As a SLIS student at Simmons, there is a big deadline for two important items. One is finishing the TOR (Technology Orientation Requirement) and the other is to complete your first advising session. I finished the TOR before the semester started and this past week I completed the second task with my adviser, Jim Matarazzo. What a wealth of knowledge that man is! Connecting with him was a bit of a circuitous route of self discovery (through another advisor, the registrar's office, our assistant dean Em Claire Knowles, and finally Jim) and by the end of all these conversations, I had changed my concentration and found my voice.

Jim is my second adviser, because my original meeting did not go as I had hoped. I had initially been assigned to a professor within the Information Technology concentration, and I met with him a few weeks ago via his virtual office hours. We had a twenty minute teleconference that began with my asking him about when one of my classes would be offered; the purpose of the meeting was to roughly plan out classes for the next two years. He mentioned that it would be taught online in the spring session, and when I told him that I preferred to complete it on campus, the entire conversation went off track. He decided to convince me why my perspective was wrong, and via our teleconference, walked me through the platform for one of the classes that he is currently teaching: "See, this is how students can reply via video to each other's posts, and here is a video of me giving a lecture," etc.

Unfortunately, the problem with teleconferencing was that he couldn't see my face and the fact that I was increasingly frustrated that I was being forced to defend my preferred style of learning. I listened to his lecture on why online classes are better and tried to explain that I just prefer to be in a classroom, especially for a seminar style class like Foundations. I absolutely see that online learning could be useful for someone who has social anxiety, or lives far away, or has a unique work schedule; it's neither better nor worse, just different. After this meeting ended, I was kicking myself for not channeling my inner Amy Poehler and using the line that she repeats throughout her book, Yes Please: "Good for you, not for me." This phrase is concise and recognizes the value in the other person's argument; however, it's also assertive and self-confident.

But... I did not say this to my adviser. I listened to him talk and became more and more upset, as I was overwhelmed by the feeling that I wasn't being heard and that this person was going to be directing my studies for the next two years - studies that will determine my career path. I even questioned whether the IT concentration, which runs primarily online courses, was the right fit for me. By the end of our call, another student had joined his "virtual office hours" and I was upset because I had not gotten to ask any real questions about my classes. He advised me to reach out to the Registrar for information on how often courses are taught, so I called them only to be told that actually department heads are much more knowledgeable when it comes to planning course schedules. "But my adviser told me to call you!" I panicked and was practically crying. The girl in the Registrar told me to try reaching out to Em Claire, our Assistant Dean for Student Services, so I scheduled a phone call for that afternoon.

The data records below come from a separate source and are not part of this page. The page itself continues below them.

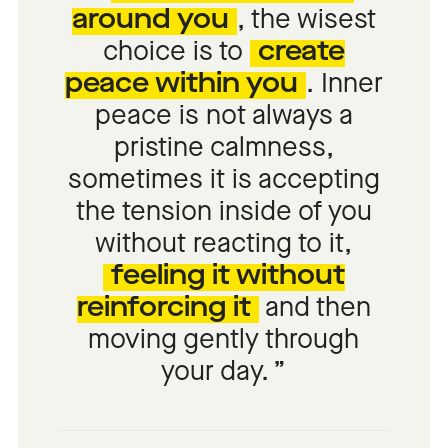
around you
, the wisest
choice is to
create
peace within you
. Inner
peace is not always a
pristine calmness,
sometimes it is accepting
the tension inside of you
without reacting to it,
feeling it without
reinforcing it
and then
moving gently through
your day.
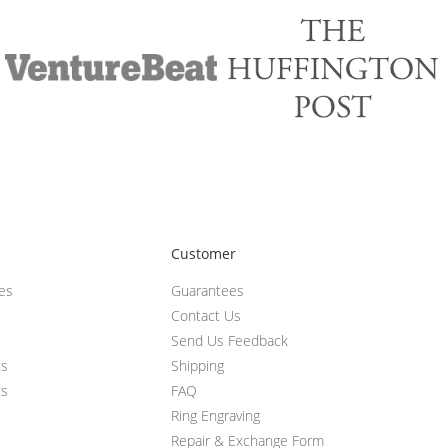
Customer
ces
Guarantees
Contact Us
Send Us Feedback
ts
Shipping
ts
FAQ
Ring Engraving
Repair & Exchange Form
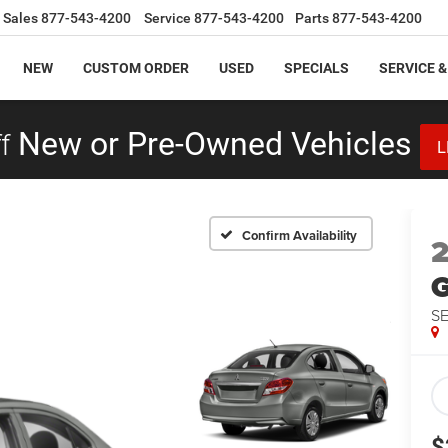
Sales
877-543-4200
Service
877-543-4200
Parts
877-543-4200
NEW
CUSTOM ORDER
USED
SPECIALS
SERVICE &
f
New or Pre-Owned Vehicles
L
Confirm Availability
S
$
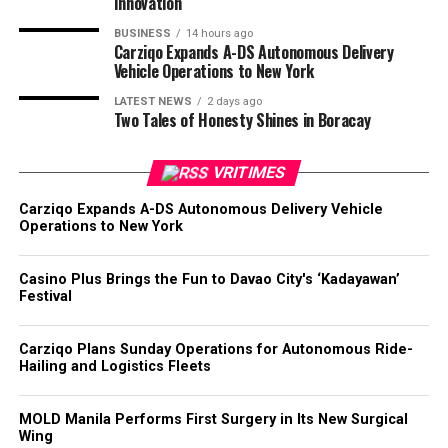
Innovation
BUSINESS
14 hours ago
Carziqo Expands A-DS Autonomous Delivery
Vehicle Operations to New York
LATEST NEWS
2 days ago
Two Tales of Honesty Shines in Boracay
VRITIMES
Carziqo Expands A-DS Autonomous Delivery Vehicle
Operations to New York
Casino Plus Brings the Fun to Davao City's ‘Kadayawan’
Festival
Carziqo Plans Sunday Operations for Autonomous Ride-
Hailing and Logistics Fleets
MOLD Manila Performs First Surgery in Its New Surgical
Wing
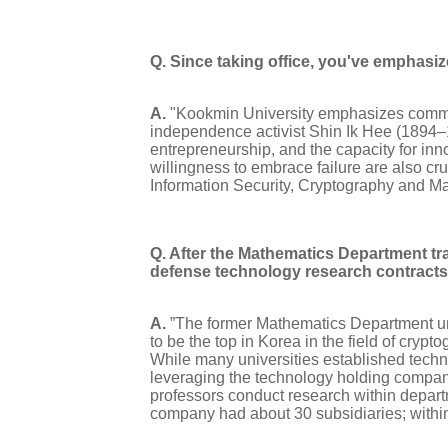
Q. Since taking office, you've emphasi
A.
"Kookmin University emphasizes communi
independence activist Shin Ik Hee (1894–
entrepreneurship, and the capacity for in
willingness to embrace failure are also cruc
Information Security, Cryptography and M
Q. After the Mathematics Department tr
defense technology research contracts 
A.
”The former Mathematics Department unde
to be the top in Korea in the field of cryp
While many universities established techn
leveraging the technology holding company 
professors conduct research within departm
company had about 30 subsidiaries; within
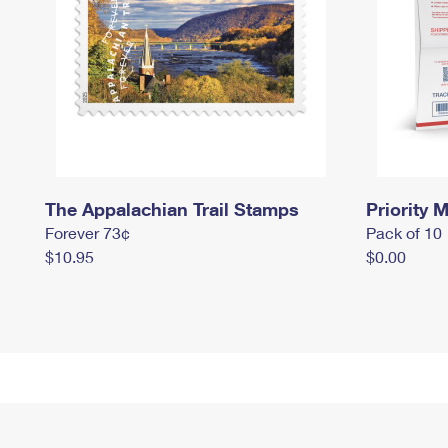
The Appalachian Trail Stamps
Priority M
Forever 73¢
Pack of 10
$10.95
$0.00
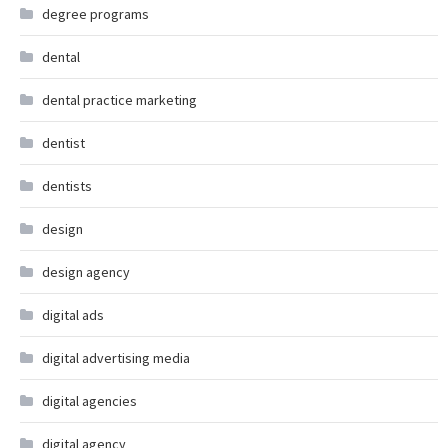
degree programs
dental
dental practice marketing
dentist
dentists
design
design agency
digital ads
digital advertising media
digital agencies
digital agency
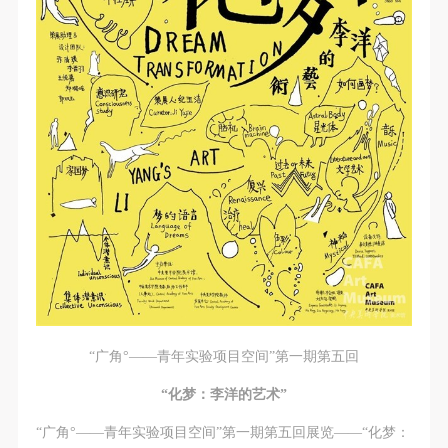
CAFA Database, the CAFA Art Museum Database,
CAFA Database, the CAFA Art Museum Database,
CAFA Database, the CAFA Art Museum Database,
and related data, documentation, and filing
and related data, documentation, and filing
and related data, documentation, and filing
institutions and platforms. Regarding their use in
institutions and platforms. Regarding their use in
institutions and platforms. Regarding their use in
CAFA and dissemination on the internet, I agree to
CAFA and dissemination on the internet, I agree to
CAFA and dissemination on the internet, I agree to
make use of these rights according to the stated
make use of these rights according to the stated
make use of these rights according to the stated
Rules.
Rules.
Rules.
CAFA Art Museum Event Safety Disclaimer
CAFA Art Museum Event Safety Disclaimer
CAFA Art Museum Event Safety Disclaimer
Article I
Article I
Article I
This event was organized on the principles of
This event was organized on the principles of
This event was organized on the principles of
fairness, impartiality, and voluntary participation and
fairness, impartiality, and voluntary participation and
fairness, impartiality, and voluntary participation and
withdrawal. Participants undertake all risk and liability
withdrawal. Participants undertake all risk and liability
withdrawal. Participants undertake all risk and liability
for themselves. All events have risks, and participants
for themselves. All events have risks, and participants
for themselves. All events have risks, and participants
must be aware of the risks related to their chosen
must be aware of the risks related to their chosen
must be aware of the risks related to their chosen
“广角°——青年实验项目空间”第一期第五回
event.
event.
event.
Article II
Article II
Article II
“化梦：李洋的艺术”
Event participants must abide by the laws and
Event participants must abide by the laws and
Event participants must abide by the laws and
“广角°——青年实验项目空间”第一期第五回展览——“化梦：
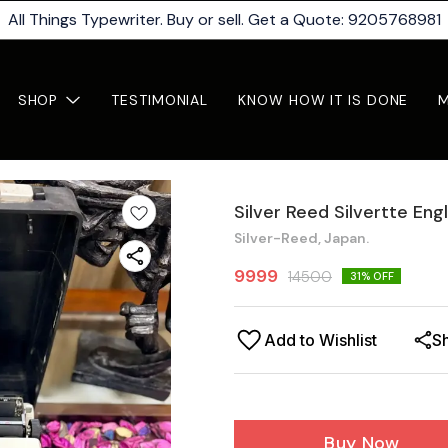
All Things Typewriter. Buy or sell. Get a Quote: 9205768981
SHOP
TESTIMONIAL
KNOW HOW IT IS DONE
Silver Reed Silvertte Eng
Silver-Reed, Japan.
9999
14500
31
% OFF
Add to Wishlist
S
Buy Now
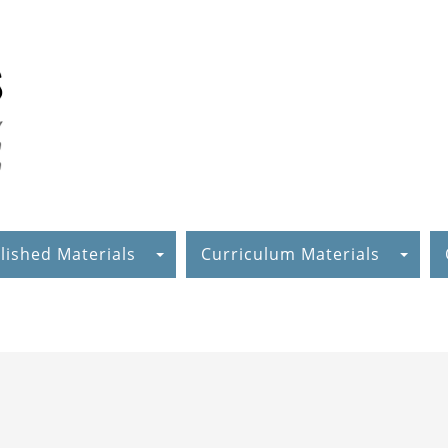
lished Materials
Curriculum Materials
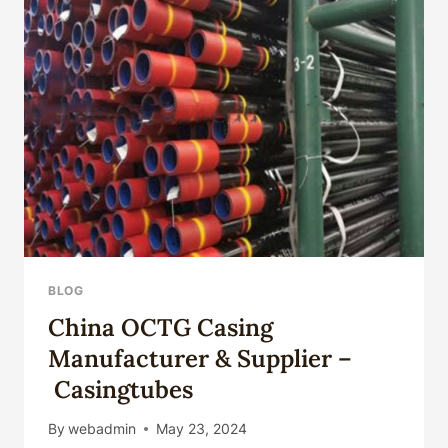
OIL
TUBING
PIPES
API
5CT
OIL
SEAMLESS
STEEL
CASING
PIPES
5
1/2*0.244
INCH
TUBING
BLOG
PIPES
China OCTG Casing
FOR
OIL
Manufacturer & Supplier –
DRILL
Casingtubes
WEIGHT
14LB/FT
By
webadmin
May 23, 2024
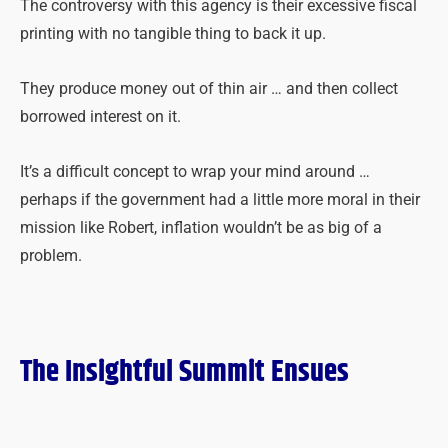
The controversy with this agency is their excessive fiscal
printing with no tangible thing to back it up.
They produce money out of thin air … and then collect
borrowed interest on it.
It’s a difficult concept to wrap your mind around …
perhaps if the government had a little more moral in their
mission like Robert, inflation wouldn’t be as big of a
problem.
The Insightful Summit Ensues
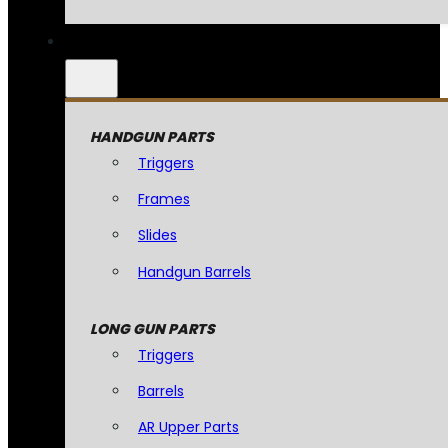
HANDGUN PARTS
Triggers
Frames
Slides
Handgun Barrels
LONG GUN PARTS
Triggers
Barrels
AR Upper Parts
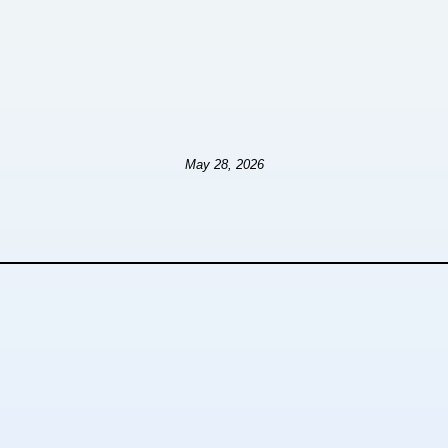
May 28, 2026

When I told Em Claire about my concerns, she said all the right things and in a matter of a few hours, had resolved everything. She told me that the reason my first adviser had pushed the online curriculum so strongly was because he is the DIRECTOR of Online Studies. She heard me out and switched me from the IT concentration to a Generalist track, where I can focus on my interest in Special Libraries. Of course, I haven't lost interest in IT - I've just realized that my interests right now are too broad and I want to feel like my options are still open to all avenues.

Em Claire also assigned me to my new adviser, Jim Matarazzo, whom I met with this week. Jim suggested several classes for me to take (Web design, Competitive Intelligence, Knowledge Management) and is already talking about internships and jobs. He pushed me to answer the question, "Where do you want to end up?" and I realized that this is what was missing from my first advising session. Because everything leading up to that answer is just a fill-in-the-blank, right? YES PLEASE.